My family connection with Rushden goes back to the 19th century and the families of the Eytes and the Browns. My Great Grandfather Frederick Eyte moved to Rushden from Earls Barton and became the landlord of The Feathers Inn in the High Street in the 1880's. He lived there until his death in 1903. During this time he was the proprietor of the horse bus running between Rushden and the stations at Irchester and Irthlingborough.

The horses that pulled the municipal fire engine were also stabled in the yard of The Feathers. Upon his death the family moved to Bedford with the exception of the following, where his wife died in 1926.

Rushden Cemetery  Grave B 660/1

In loving memory of dear father and mother. Elizabeth EYTE who passed away Oct 2nd 1926 aged 77 years. Frederick EYTE who passed away Aug 27th 1903 aged 52 years. "At rest".

Annie Rogers, his step-daughter, married Albert Simmons and lived in Higham Ferrers. Florence married Fred Tassell and lived in Rushden until his death in 1903, and she later moved to Bedford and lived with her mother.

Maud, married George Frederick Brown, lived in Duck Street, Rushden (she was my Grandmother). My Great Grandfather, Thomas Brown, a clicker, was born in Wellingborough and moved to Rushden on his marriage to Winifred Christina Bollard, the daughter of Samuel Bollard, a thatcher, of Rushden. They lived in Duck Street before becoming proprietors of a grocers shop at 30, Church Street.

In 1895 their eldest son, George Frederick Brown, known as Fred, started a business with financial assistance from his uncle Albert Franklin, with his father, Thomas, as a partner. Father left the partnership in 1896 and George Frederick became bankrupt in 1898. He married Maud Eyte in 1902 and started up in business again, I think mainly as a sub­contractor to bigger firms.

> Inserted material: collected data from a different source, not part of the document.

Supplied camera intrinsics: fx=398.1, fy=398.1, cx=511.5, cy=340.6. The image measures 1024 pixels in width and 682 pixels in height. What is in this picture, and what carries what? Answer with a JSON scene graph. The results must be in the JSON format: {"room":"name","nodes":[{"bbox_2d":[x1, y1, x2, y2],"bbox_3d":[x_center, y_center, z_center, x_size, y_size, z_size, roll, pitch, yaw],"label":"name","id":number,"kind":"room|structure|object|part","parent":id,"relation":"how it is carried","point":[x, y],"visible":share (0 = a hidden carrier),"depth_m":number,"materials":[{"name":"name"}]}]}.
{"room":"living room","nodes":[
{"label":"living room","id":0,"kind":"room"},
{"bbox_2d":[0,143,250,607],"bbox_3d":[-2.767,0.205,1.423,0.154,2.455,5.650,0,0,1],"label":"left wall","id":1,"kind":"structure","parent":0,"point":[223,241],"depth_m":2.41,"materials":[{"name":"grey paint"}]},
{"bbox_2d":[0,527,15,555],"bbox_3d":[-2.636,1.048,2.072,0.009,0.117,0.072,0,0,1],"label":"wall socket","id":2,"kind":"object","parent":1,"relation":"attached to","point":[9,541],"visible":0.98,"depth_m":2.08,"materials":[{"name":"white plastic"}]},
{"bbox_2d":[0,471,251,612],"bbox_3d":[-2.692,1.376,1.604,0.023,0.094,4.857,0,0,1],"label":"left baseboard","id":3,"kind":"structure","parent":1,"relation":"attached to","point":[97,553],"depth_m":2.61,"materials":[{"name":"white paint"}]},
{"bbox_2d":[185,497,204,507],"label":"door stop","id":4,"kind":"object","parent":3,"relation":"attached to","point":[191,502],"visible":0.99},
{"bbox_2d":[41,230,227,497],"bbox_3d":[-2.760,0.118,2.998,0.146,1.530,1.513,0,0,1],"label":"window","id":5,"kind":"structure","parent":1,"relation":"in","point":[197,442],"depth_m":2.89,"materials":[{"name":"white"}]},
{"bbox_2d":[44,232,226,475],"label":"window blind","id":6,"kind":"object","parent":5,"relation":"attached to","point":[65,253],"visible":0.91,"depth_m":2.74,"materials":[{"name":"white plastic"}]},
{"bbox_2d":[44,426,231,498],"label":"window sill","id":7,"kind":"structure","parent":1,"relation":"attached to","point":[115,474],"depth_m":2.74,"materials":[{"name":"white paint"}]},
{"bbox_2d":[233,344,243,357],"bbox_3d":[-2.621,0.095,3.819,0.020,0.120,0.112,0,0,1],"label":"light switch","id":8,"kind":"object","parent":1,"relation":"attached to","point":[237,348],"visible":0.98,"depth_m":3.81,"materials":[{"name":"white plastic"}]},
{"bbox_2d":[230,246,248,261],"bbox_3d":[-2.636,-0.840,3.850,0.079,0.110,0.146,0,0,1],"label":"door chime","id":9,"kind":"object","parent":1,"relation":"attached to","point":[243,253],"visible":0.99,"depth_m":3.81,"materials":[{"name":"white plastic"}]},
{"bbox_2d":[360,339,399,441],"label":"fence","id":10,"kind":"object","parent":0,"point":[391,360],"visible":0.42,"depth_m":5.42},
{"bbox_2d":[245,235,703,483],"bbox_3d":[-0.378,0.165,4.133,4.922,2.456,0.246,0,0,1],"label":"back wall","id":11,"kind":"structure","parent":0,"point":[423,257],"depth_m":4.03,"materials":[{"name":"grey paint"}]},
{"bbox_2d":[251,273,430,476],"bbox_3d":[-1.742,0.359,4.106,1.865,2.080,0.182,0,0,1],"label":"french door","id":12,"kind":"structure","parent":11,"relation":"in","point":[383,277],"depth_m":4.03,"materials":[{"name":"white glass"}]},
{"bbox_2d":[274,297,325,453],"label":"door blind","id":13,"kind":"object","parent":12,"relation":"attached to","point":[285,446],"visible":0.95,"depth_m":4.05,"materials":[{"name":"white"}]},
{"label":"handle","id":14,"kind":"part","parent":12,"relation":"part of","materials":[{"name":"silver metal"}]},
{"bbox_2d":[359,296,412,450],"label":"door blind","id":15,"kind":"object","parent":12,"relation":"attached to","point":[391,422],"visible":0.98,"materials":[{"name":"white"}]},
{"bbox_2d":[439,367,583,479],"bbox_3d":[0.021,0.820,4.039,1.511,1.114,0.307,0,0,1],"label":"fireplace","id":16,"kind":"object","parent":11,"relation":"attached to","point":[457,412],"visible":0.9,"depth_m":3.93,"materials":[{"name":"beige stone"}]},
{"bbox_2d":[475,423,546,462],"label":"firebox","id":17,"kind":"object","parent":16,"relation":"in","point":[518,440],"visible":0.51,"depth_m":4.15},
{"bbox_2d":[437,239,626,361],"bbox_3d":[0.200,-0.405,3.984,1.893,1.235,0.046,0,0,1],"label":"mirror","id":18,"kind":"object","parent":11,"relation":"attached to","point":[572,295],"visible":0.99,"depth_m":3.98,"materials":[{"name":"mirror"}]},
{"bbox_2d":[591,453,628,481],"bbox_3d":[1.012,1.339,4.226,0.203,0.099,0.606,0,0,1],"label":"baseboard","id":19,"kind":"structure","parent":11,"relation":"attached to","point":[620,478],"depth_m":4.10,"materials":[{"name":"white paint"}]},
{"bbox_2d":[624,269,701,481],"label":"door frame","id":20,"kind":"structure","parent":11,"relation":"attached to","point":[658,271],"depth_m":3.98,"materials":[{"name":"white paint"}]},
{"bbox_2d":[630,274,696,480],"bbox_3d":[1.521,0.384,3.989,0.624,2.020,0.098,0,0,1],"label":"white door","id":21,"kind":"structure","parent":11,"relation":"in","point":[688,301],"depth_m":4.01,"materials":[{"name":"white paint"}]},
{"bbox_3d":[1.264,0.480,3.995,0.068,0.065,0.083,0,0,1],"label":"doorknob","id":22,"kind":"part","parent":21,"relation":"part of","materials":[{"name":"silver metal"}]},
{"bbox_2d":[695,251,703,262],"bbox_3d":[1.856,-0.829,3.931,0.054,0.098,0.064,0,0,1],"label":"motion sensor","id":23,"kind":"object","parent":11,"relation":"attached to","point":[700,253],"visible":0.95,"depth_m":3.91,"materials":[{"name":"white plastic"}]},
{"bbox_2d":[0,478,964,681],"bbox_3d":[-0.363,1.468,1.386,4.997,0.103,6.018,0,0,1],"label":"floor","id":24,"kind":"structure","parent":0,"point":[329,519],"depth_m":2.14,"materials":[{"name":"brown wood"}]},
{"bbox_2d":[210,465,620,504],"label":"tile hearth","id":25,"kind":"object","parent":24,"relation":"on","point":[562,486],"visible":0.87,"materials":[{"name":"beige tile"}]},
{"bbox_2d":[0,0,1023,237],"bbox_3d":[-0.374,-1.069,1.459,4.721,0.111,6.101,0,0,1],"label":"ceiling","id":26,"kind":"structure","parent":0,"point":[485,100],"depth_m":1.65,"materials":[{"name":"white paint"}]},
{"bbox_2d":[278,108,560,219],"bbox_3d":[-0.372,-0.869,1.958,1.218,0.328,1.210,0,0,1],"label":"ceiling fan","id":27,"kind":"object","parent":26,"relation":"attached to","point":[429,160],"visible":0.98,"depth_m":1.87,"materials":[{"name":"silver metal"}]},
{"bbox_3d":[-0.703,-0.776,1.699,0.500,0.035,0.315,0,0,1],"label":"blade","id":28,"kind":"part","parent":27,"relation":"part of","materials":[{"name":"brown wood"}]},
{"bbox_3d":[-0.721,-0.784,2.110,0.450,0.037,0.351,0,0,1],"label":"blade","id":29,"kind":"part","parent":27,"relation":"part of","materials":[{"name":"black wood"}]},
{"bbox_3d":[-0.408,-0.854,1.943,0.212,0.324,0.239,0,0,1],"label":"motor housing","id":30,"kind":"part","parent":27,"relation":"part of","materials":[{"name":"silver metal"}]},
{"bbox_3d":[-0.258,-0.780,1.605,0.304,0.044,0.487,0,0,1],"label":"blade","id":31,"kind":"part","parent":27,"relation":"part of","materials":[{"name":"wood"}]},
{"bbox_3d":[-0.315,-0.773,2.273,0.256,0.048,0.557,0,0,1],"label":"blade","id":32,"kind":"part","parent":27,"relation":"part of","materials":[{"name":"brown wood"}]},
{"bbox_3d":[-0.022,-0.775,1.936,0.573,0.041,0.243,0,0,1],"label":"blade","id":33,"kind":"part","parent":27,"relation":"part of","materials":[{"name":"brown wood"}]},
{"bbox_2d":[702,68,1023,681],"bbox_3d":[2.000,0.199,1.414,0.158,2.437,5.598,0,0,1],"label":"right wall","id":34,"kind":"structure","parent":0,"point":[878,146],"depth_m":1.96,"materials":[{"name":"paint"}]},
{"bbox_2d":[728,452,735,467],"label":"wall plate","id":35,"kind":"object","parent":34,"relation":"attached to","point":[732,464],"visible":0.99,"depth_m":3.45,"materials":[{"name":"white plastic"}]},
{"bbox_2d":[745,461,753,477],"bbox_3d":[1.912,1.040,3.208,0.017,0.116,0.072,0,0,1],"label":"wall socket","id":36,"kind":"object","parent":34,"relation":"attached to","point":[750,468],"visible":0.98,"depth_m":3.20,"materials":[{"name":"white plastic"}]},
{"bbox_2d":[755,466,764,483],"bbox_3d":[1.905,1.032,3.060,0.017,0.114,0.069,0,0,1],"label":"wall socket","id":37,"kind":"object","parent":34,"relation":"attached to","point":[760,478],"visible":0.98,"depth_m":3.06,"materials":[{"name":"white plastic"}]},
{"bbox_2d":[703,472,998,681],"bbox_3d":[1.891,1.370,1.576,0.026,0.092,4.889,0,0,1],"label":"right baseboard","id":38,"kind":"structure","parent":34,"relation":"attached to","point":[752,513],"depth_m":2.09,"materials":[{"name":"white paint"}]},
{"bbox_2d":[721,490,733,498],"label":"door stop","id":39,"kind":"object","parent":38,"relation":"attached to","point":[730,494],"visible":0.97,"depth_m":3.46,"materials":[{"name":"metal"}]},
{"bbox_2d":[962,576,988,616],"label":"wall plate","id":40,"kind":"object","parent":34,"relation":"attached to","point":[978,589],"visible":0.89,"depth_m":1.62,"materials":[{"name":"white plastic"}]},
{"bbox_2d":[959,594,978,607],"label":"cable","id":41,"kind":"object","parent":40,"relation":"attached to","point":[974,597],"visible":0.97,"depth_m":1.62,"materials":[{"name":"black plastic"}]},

They had three children, the eldest being my father, George Cecil Brown. Maud died in 1907 and George Frederick went bankrupt again this time mainly because the firm he was doing work for, a Mr. George, also went bankrupt. Subsequently Albert Franklin paid for his passage to Australia. My father and his brother moved to their grandmother Eyte in Bedford whilst their sister Audrey Phyllis remained in Higham Ferrers as the ward of Albert Franklin and his wife Sarah.

Another son of Thomas, Robert Roland Brown, remained in Rushden and became a Leather Factor, taking the premises of the grocers shop as his place of business. His sister Ella worked for him as his secretary. Robert, known as Rol, married in 1915 and lived in Wellingborough Road and then Glassbrook Road until his death in 1965 and his wife’s in 1976.

The connection to Albert Franklin, the builder of the Royal Theatre, and a large area of Rushden comes through his wife who was the half sister of Winifred Christian Bollard. He was known to the family as Uncle Albert, who was born in Stony Stratford and started career in Duck Street before moving to Grove Road, Higham Ferrers. On the death of his niece Maud Brown he became the guardian of my Aunt, Miss Audrey Phyllis Brown, who lived with them until the death of Albert and his wife Sarah. She then lived with her grandmother Brown and Aunt Ella in Rushden until marrying Spencer Franklin a distant relative of Albert.